Le Quotidien du pharmacien. - Quelle est la situation de votre commune en termes d'accès aux soins ?
Gilles Noël. - Je suis maire d'un village de 1 300 habitants au cœur d'une communauté de communes qui regroupe 3 500 habitants. Depuis 2015, nous avons perdu 3 des 4 médecins installés dans le village. Aujourd'hui, nous avons une pharmacie et un pôle de santé avec un seul médecin et, à 16 km, un centre hospitalier de proximité avec un service d'urgences ouvert 24 heures/24. Nous avons des besoins, une population qui vieillit… Nous sommes toujours sur le gril, à la manœuvre pour trouver de nouveaux professionnels de santé et notamment un deuxième médecin. Beaucoup de patients ont aujourd'hui des difficultés pour faire renouveler leurs ordonnances. La commune est sur le territoire d'une CPTS qui couvre presque la moitié du département, mais le pôle de santé a perdu son label MSP étant donné que la présence d'au moins deux médecins est nécessaire.
Qu'est-ce que les ESCAP pourraient apporter selon vous ?
Aujourd'hui, dans de nombreuses situations, les infirmières et la pharmacienne du village se trouvent désemparées.

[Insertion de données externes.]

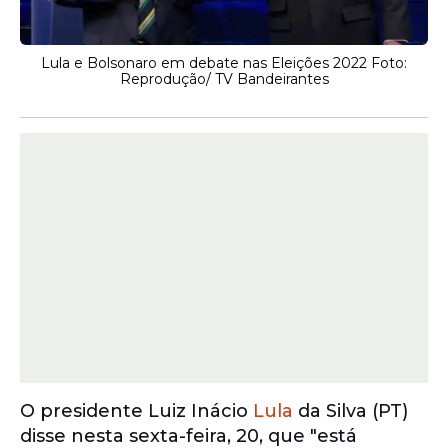
Lula e Bolsonaro em debate nas Eleições 2022 Foto:
Reprodução/ TV Bandeirantes
O presidente Luiz Inácio
Lula
da Silva (PT)
disse nesta sexta-feira, 20, que "está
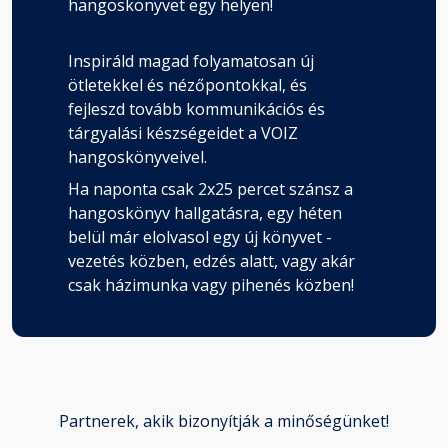
hangoskönyvet egy helyen!
Inspiráld magad folyamatosan új
ötletekkel és nézőpontokkal, és
fejleszd tovább kommunikációs és
tárgyalási készségeidet a VOIZ
hangoskönyveivel.
Ha naponta csak 2x25 percet szánsz a
hangoskönyv hallgatásra, egy héten
belül már elolvasol egy új könyvet -
vezetés közben, edzés alatt, vagy akár
csak házimunka vagy pihenés közben!
Partnerek, akik bizonyítják a minőségünket!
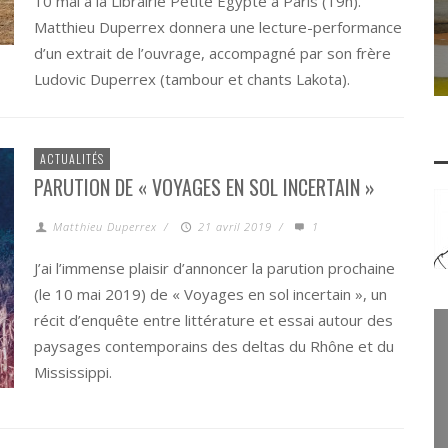
10 mai à la Librairie Petite Égypte à Paris (19h).
Matthieu Duperrex donnera une lecture-performance
d’un extrait de l’ouvrage, accompagné par son frère
Ludovic Duperrex (tambour et chants Lakota).
ACTUALITÉS
PARUTION DE « VOYAGES EN SOL INCERTAIN »
Matthieu Duperrex
/
21 avril 2019
/
1
J’ai l’immense plaisir d’annoncer la parution prochaine
(le 10 mai 2019) de « Voyages en sol incertain », un
récit d’enquête entre littérature et essai autour des
paysages contemporains des deltas du Rhône et du
Mississippi.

Je vais partir d'un cas concret. Il y a peu de temps, un habitant souffrait d'une plaie à la jambe. Il n'a pas pu prendre rendez-vous chez le médecin et la plaie est devenue purulente. C'est son voisin qui a alerté une infirmière en lui disant qu'il serait bien qu'elle passe le voir. Le patient n'ayant pas d'ordonnance, elle n'a pu faire qu'un minimum de soins. Nous sommes dans un cas où le professionnel ne peut pas garder le problème pour lui, mais où il ne peut pas le partager non plus. Dans le cadre d'une ESCAP, si l'infirmière ou la pharmacienne est témoin d'un problème avec un patient, elles pourraient alerter le médecin et déterminer s'il est nécessaire ou non que ce soit lui qui voie le patient en premier.
Durant la crise du Covid, nous avons mis en place des méthodes de travail différentes. L'ESCAP ce n'est que la concrétisation sur le long terme de ces pratiques mais avec un engagement contractuel, une meilleure organisation et plus de fluidité. Un patient a un problème de santé qu'il faut traiter, les professionnels discutent de la situation entre eux, on ouvre un dossier, puis on le referme une fois que le patient a été pris en charge. Aujourd'hui, nous sommes souvent dans le système D, des patients font le pied de grue devant le cabinet du médecin quand ils n'ont pas réussi à le contacter… cela ne peut plus continuer.
Êtes-vous confiant sur l'avancée de ce dossier ?
Nous allons rencontrer des candidats à l'élection présidentielle le 24 mars pour leur faire part de 4 propositions pour l'accès aux soins et notamment le développement des ESCAP, mais le travail ne va pas s'arrêter là. Nous avons besoin de persuader et de convaincre l'administration, qui n'est pas toujours en phase avec les idées et la réalité du terrain. Je suis conscient qu'avec les élections qui approchent, ce n'est pas la bonne période pour que les choses évoluent. On sait aussi que le ministère de la Santé, notamment, a peur que les ESCAP coûtent trop cher et que ce système ne soit pas assez cadré. Il redoute que, pour n'importe quelle situation, on mette 4 ou 5 professionnels dans la boucle… Toutefois, je fais confiance aux Ordres professionnels et aux syndicats pour qu'ils négocient quelque chose d'équitable et que l'on trouve un juste milieu.